*Problem*. The answer is one number: how many lines in the data below hold "shifted".

*Task material*.
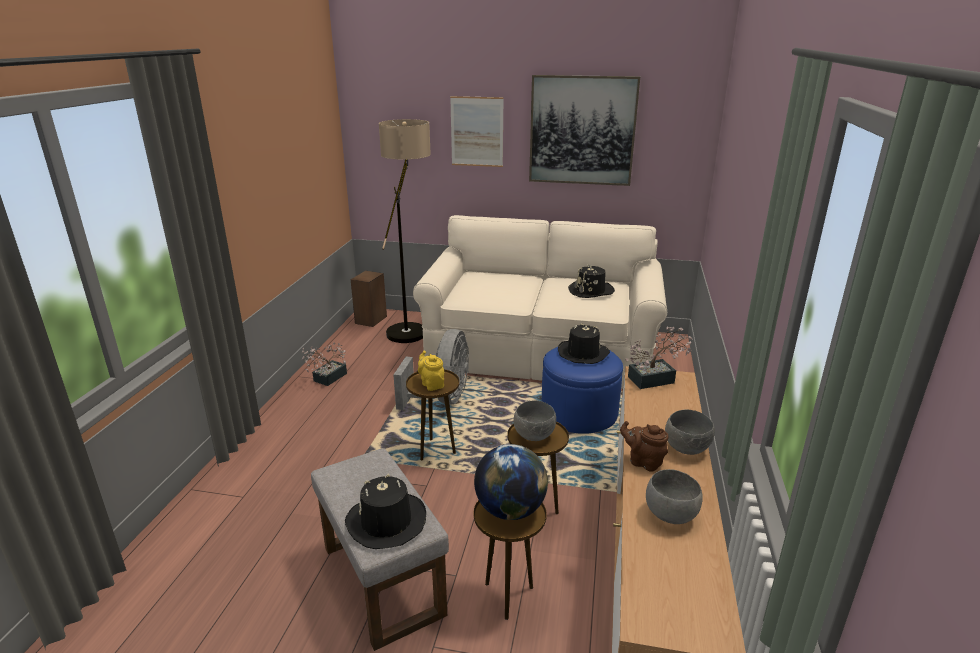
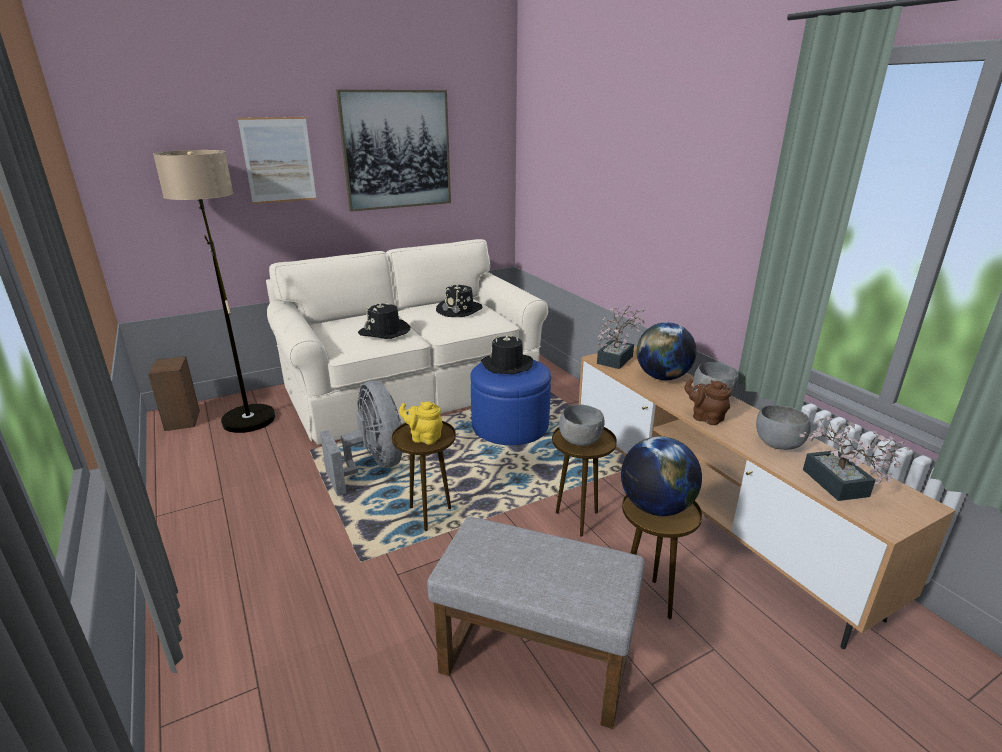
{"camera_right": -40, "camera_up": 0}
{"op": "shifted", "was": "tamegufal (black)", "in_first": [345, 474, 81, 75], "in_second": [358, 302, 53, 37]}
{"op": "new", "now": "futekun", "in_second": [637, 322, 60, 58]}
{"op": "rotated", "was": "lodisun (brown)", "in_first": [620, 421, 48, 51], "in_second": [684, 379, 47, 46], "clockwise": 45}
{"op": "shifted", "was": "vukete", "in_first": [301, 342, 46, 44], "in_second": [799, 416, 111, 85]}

*Answer to this problem*. 2